The logic of architecture

Daniel Davis – 9 November 2010

William Mitchell sits between architect, science fiction writer, and perpetual optimist. The world needs more people like him – if only to combat the ecological pessimists, and baby-boomer guilt. His enthusiasm for the future of architecture helped spawn the MIT Media Lab, and gave rise to some particularly entertaining books (ME++ and The City of Bits, among others). Like anyone who predicts the future, Mitchell is wrong more than he is right. He is definitely wrong in The logic of Architecture. However, the myth Mitchell tells in The logic of Architecture is not interesting for Mitchell’s incorrectness, but for what this incorrectness can teach us about our own myths.

Roughly speaking, Mitchell’s thesis can be broken down into three parts:

  1. We can express architecture as words, and these words can be expressed in a logical syntax.
  2. We can use grammar to anticipate what will come next in the logical syntax.
  3. We can use this to design architecture.

Mitchell wrote this in 1990, so while logic programming and shape grammars were in existence (Mitchell did work on them in 1978), Mitchell’s contribution was to provide a framework to popularise these concepts. Much like the 1960’s space planning movement, the projects that flowed from The Logic of Architecture were fruitless applications of enthusiasm and computation, although it did produce some sweet patterns. We are still living with the residual effects of this, and the following list is lessons that I think can be taken from the failure of The Logic of Architecture:

Architecture is not binary

One of the most valuable lessons I learnt at architecture school was to be cautious of anyone speaking about binaries – they are most likely wrong. Mitchell is no exception. Many of his grammar rules are based on the idea of something being ‘adequate’; the structure is adequate to hold up the building, the room is adequately proportioned for the function, ect. These are all binary conditions, the structure is either adequate or the structure is not adequate. This naive view of the world masks one of the biggest problems with Mitchell’s system: in the real world there are degrees of adequacy and the architect’s main job is satisficing the conflicting objectives of a project. Resolving conflicting goals in a digital system remains an unsolved problem, and a significant one at that. I will return to this point at the end, but in short, the real world is far more complex than we often assume it to be – and binaries are a give away that something is oversimplified.

Structure is not logic

Small section of Wikipedia links by Juhan Sonin

Mitchell’s logic language describes how something looks and how it relates to other objects. For example you could say the wooden block is on the metal table. In our ocularly dominated world this makes sense, but I can’t help but wonder how Mitchell would describe Wikipedia if he saw it. It is tempting to describe W as a network of links, since this is how we perceive Wikipedia when we use it. The diagram for this would be like the one above, times about a million – a super complex description. However in reality Wikipedia is structured like the diagram below, pretty simple. I would love to think such a diagram exists for architecture, and we can get away from these verbose descriptions of what something looks like, and go into the true logic of the object.

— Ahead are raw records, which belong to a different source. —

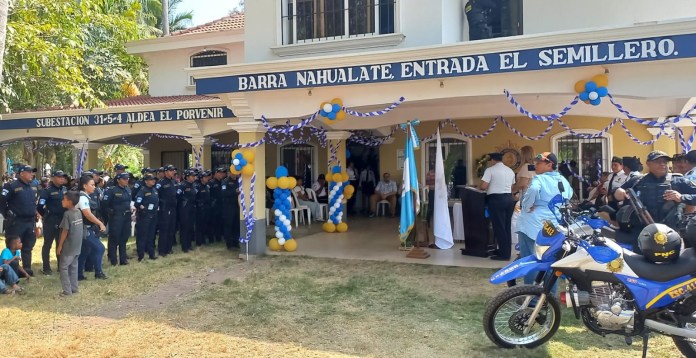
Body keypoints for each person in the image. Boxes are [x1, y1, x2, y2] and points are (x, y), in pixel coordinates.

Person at [614, 151, 696, 248]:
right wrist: (619, 192)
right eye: (658, 161)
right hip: (642, 232)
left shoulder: (678, 180)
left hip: (671, 232)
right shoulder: (638, 180)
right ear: (648, 164)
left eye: (665, 162)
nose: (662, 164)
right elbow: (616, 192)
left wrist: (681, 197)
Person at [516, 152, 573, 284]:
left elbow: (534, 189)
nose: (536, 165)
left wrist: (526, 206)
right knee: (549, 261)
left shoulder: (539, 179)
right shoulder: (562, 180)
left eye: (539, 163)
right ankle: (548, 296)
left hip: (532, 223)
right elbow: (568, 196)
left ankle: (531, 296)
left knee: (531, 260)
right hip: (552, 225)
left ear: (549, 165)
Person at [0, 164, 39, 276]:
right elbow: (2, 201)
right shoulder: (11, 185)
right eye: (29, 172)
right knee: (13, 246)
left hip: (30, 221)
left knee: (27, 246)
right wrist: (7, 214)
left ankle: (26, 269)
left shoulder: (34, 185)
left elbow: (34, 202)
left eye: (32, 172)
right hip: (16, 222)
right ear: (21, 173)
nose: (32, 174)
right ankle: (11, 271)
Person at [480, 153, 516, 261]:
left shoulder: (490, 170)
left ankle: (503, 255)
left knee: (499, 226)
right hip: (509, 199)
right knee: (506, 226)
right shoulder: (510, 170)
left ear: (492, 160)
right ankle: (506, 251)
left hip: (496, 199)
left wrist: (480, 186)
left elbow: (483, 186)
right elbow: (512, 186)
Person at [76, 175, 108, 280]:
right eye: (92, 185)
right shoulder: (82, 197)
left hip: (87, 228)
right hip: (84, 229)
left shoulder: (86, 196)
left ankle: (79, 275)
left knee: (85, 251)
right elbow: (87, 214)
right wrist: (100, 223)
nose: (94, 187)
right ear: (85, 186)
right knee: (100, 248)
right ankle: (98, 272)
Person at [37, 170, 68, 275]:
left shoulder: (64, 189)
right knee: (48, 244)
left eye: (63, 177)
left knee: (61, 243)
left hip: (62, 220)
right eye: (59, 177)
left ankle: (61, 266)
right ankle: (46, 268)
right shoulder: (47, 191)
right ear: (53, 178)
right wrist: (46, 215)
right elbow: (40, 206)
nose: (62, 179)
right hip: (50, 220)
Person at [56, 191, 83, 297]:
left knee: (63, 267)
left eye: (64, 199)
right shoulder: (78, 212)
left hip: (69, 247)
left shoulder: (67, 214)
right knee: (74, 267)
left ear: (70, 202)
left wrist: (60, 245)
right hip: (77, 245)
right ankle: (74, 288)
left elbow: (65, 231)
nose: (62, 201)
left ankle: (67, 291)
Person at [102, 172, 132, 265]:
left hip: (126, 216)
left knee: (124, 237)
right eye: (124, 179)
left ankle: (123, 259)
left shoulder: (128, 189)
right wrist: (110, 212)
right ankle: (113, 259)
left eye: (127, 179)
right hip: (116, 217)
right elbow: (104, 204)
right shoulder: (112, 190)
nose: (127, 180)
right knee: (114, 238)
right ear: (118, 180)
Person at [134, 173, 159, 261]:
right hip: (144, 216)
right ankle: (141, 256)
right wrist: (144, 209)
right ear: (146, 181)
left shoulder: (155, 190)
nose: (153, 181)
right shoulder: (143, 190)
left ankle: (151, 254)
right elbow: (137, 203)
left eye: (154, 179)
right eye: (151, 180)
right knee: (142, 236)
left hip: (154, 215)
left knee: (151, 236)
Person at [156, 165, 178, 256]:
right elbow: (156, 195)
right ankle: (162, 250)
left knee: (171, 229)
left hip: (173, 208)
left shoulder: (173, 181)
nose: (173, 172)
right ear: (166, 172)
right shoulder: (161, 183)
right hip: (164, 209)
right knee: (164, 229)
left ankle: (169, 248)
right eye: (171, 170)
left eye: (173, 170)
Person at [177, 169, 197, 253]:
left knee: (190, 227)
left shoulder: (193, 185)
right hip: (184, 208)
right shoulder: (182, 185)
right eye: (192, 176)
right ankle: (185, 246)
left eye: (194, 176)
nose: (194, 177)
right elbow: (177, 195)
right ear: (187, 177)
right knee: (185, 227)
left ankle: (189, 245)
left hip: (192, 207)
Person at [220, 170, 240, 250]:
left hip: (237, 205)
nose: (235, 174)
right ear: (229, 173)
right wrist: (234, 192)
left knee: (236, 225)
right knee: (229, 225)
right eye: (233, 173)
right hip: (228, 206)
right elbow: (224, 193)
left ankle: (236, 242)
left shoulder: (239, 181)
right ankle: (229, 244)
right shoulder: (225, 181)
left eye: (236, 172)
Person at [195, 170, 212, 247]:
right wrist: (199, 203)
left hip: (207, 207)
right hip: (200, 209)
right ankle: (199, 241)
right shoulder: (197, 187)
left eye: (207, 177)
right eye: (205, 177)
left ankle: (204, 240)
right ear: (201, 178)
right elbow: (195, 198)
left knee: (205, 224)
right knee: (199, 225)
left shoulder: (207, 186)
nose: (206, 178)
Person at [209, 168, 227, 243]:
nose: (221, 174)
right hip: (214, 205)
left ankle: (220, 236)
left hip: (222, 204)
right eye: (219, 173)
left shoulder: (223, 182)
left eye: (222, 173)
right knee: (214, 222)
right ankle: (213, 237)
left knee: (221, 221)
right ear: (215, 173)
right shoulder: (211, 183)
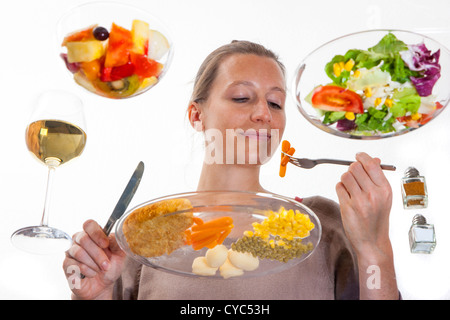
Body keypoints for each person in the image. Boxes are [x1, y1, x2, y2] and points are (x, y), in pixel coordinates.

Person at [63, 40, 399, 300]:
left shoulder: (321, 222)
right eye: (241, 98)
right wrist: (93, 293)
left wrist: (375, 249)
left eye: (275, 103)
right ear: (197, 116)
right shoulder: (144, 235)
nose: (263, 114)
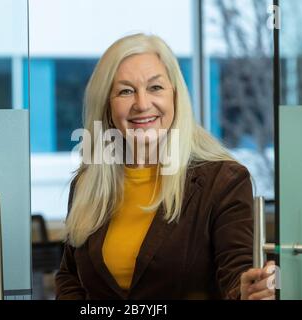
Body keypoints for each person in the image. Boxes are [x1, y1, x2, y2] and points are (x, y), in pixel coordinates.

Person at [55, 33, 275, 300]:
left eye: (155, 88)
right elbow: (70, 276)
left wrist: (247, 289)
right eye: (125, 91)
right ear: (106, 107)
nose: (142, 104)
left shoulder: (223, 181)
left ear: (175, 96)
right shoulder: (89, 183)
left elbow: (235, 273)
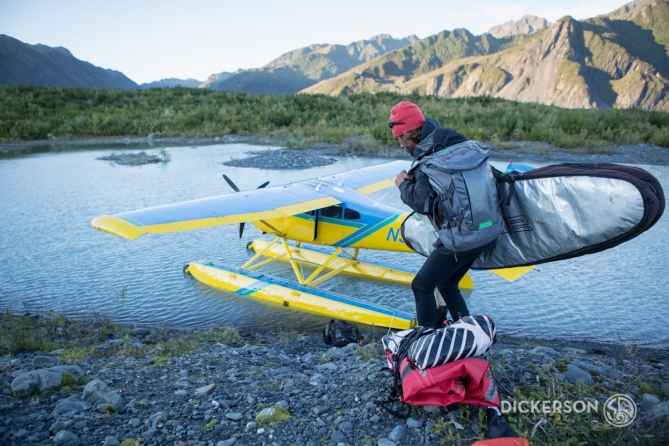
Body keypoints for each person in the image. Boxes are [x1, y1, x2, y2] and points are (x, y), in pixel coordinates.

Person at [390, 101, 495, 328]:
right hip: (487, 228)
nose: (400, 146)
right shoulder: (452, 142)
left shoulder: (428, 161)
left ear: (408, 135)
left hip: (461, 236)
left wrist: (403, 185)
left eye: (399, 139)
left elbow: (421, 203)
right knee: (446, 285)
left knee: (421, 286)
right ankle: (469, 335)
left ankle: (428, 342)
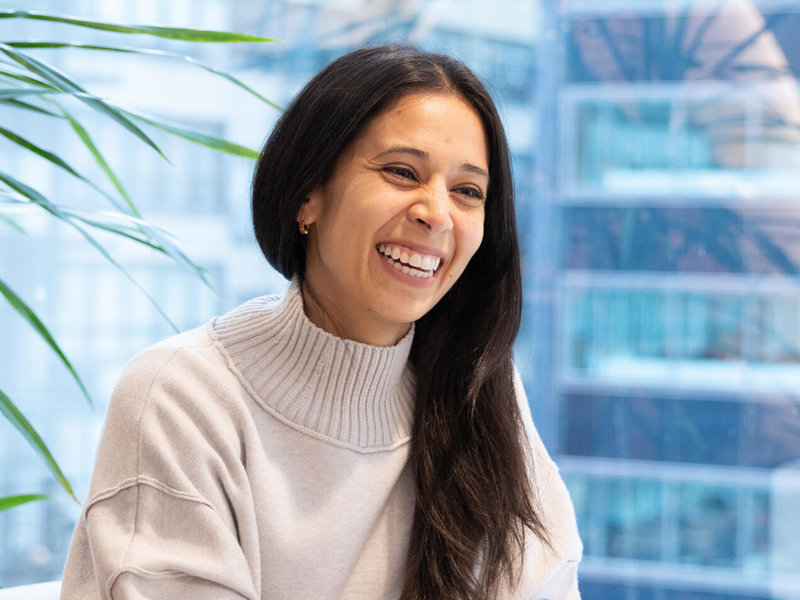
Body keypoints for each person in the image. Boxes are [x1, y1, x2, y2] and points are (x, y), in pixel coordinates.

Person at [61, 45, 582, 600]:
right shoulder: (182, 396)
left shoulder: (478, 388)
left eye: (467, 192)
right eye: (402, 172)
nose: (437, 214)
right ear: (307, 196)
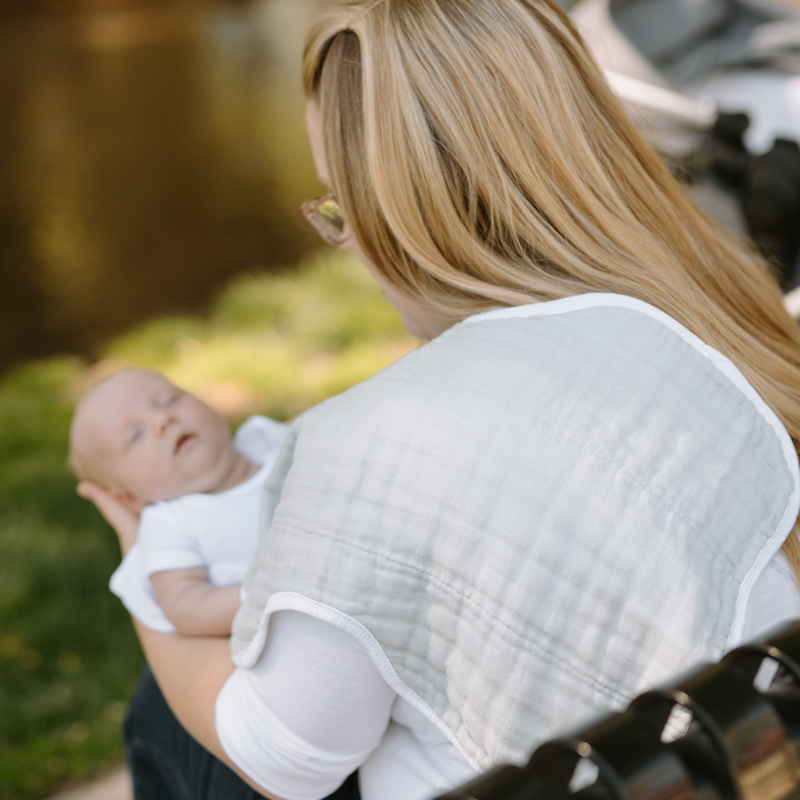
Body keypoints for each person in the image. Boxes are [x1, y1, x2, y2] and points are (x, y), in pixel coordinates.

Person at [76, 1, 800, 799]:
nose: (345, 240)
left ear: (402, 208)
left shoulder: (373, 447)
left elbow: (286, 756)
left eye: (340, 206)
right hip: (748, 755)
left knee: (163, 715)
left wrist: (145, 578)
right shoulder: (726, 315)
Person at [70, 368, 287, 635]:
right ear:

Actual structure of Wikipedia from Wikimedia
Actual structure of Wikipedia from Wikimedia

Language is plural and restricting

Just like there are many ways to describe Wikipedia, there are many ways to describe architecture. Mitchell’s development of a language in The Logic of Architecture is not particularly novel. But what is interesting is his realisation that languages defines the scope of architectural possibility (the search space) and the best language defines all the design options we would possibly want, without being cluttered with the ones we do not want. So when Mitchell shows an image of Tarski’s World, I am blown away anyone would want to design with it (you can with this java applet).

program

But then again, scripting is not the most obvious way to describe a building. It is interesting to think of Grasshopper, and GC and Processing, in twenty years time, looking as clunky as Tarski’s World. I wonder what part of the design space we are currently missing by describing our buildings through mathematics.

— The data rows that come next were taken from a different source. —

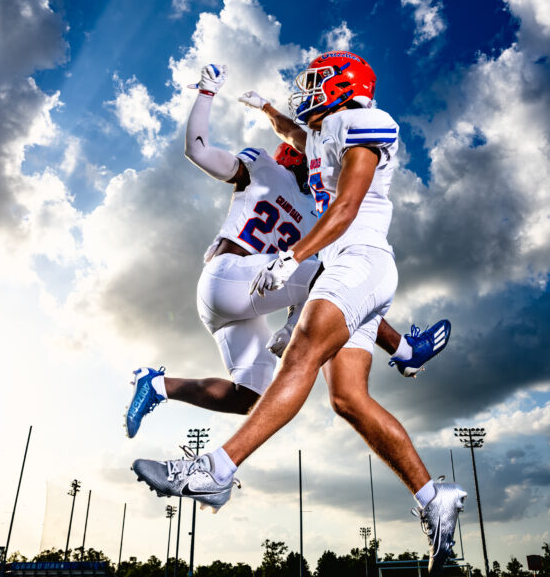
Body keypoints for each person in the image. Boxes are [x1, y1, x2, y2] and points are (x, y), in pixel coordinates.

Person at [132, 53, 465, 575]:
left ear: (340, 85)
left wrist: (292, 256)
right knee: (348, 399)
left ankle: (216, 470)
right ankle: (432, 497)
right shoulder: (327, 136)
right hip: (348, 272)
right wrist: (266, 107)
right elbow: (296, 137)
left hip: (354, 264)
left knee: (302, 352)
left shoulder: (361, 121)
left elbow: (347, 206)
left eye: (313, 82)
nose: (304, 90)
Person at [125, 63, 451, 439]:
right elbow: (292, 140)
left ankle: (157, 386)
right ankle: (405, 350)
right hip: (237, 278)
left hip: (229, 295)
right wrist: (291, 325)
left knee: (249, 397)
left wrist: (211, 95)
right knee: (338, 274)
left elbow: (199, 150)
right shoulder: (314, 206)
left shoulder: (271, 175)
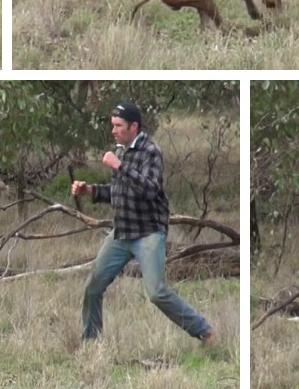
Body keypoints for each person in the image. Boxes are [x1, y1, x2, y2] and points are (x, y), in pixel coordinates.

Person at [71, 102, 216, 346]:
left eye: (118, 126)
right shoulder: (121, 151)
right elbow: (120, 191)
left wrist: (120, 166)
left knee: (157, 293)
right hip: (122, 232)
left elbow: (149, 189)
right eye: (112, 126)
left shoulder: (151, 151)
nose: (113, 131)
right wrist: (90, 191)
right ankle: (91, 344)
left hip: (148, 232)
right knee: (92, 287)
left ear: (134, 126)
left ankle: (205, 333)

Do it, don’t talk about it

Confirmation bias runs rampant in architectural academia. It is too easy to design a new way of producing architecture, test it on an idealised project and then extrapolate that you have changed the world. Or alternatively (as apparently happened at ACADIA this year) look to French continental philosophers as confirmation of your correctness. Had Mitchell tried to produce more than reproductions of 1:200 plans in The Logic of Architecture, I am sure he would have reconsidered his thesis in light of the gritty reality of real projects. In Mitchell’s time this would be a tall ask, but today, with so much of the underlying technology in place, there is not reason not to make these tools. So along with anyone talking in binary, I am immensely suspicious of anyone who describes a theoretical design tool, or one only tested on hypothetical projects. Thankfully Mitchell gave up doing this after The Logic of Architecture and just started telling us how the world was going to be – and Michell’s reality is not bad at all.

And with that, I think Digital Morphogensis is officially one year old, thank you to all the readers, commenters and twitters for helping make it happen.

11 December 2011: Tarski’s world was mistakenly called Peano’s World. Thank you to Ruwan for catching this.